* WHAT THE TASK REQUIRES *
Whenever a line below includes the word "girl", copy that line.

* TASK MATERIAL *
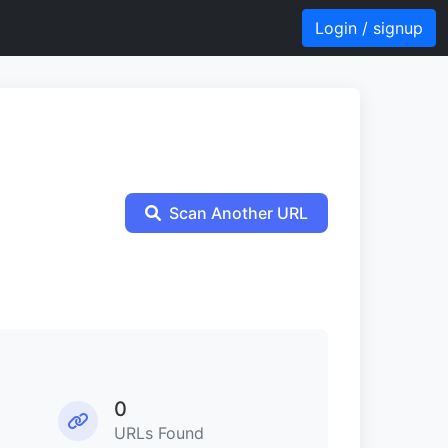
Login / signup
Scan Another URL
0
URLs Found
--
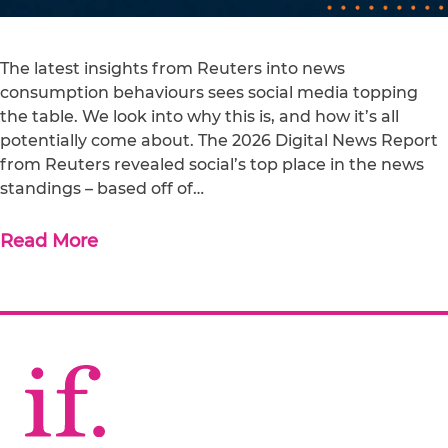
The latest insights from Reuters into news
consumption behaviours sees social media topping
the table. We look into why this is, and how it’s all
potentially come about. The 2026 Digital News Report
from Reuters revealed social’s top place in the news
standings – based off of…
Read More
--
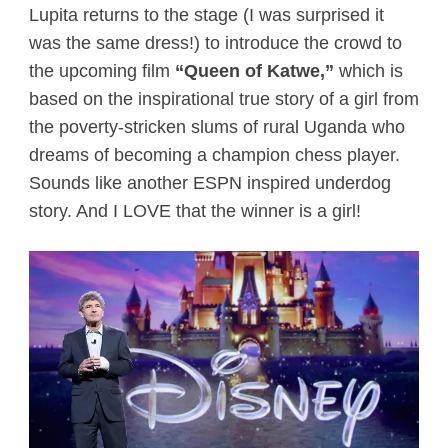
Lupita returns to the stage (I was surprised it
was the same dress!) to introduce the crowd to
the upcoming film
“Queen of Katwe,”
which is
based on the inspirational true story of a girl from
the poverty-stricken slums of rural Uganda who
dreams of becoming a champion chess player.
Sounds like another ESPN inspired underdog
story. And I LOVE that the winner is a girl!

* TASK RESULT *
based on the inspirational true story of a girl from
story. And I LOVE that the winner is a girl!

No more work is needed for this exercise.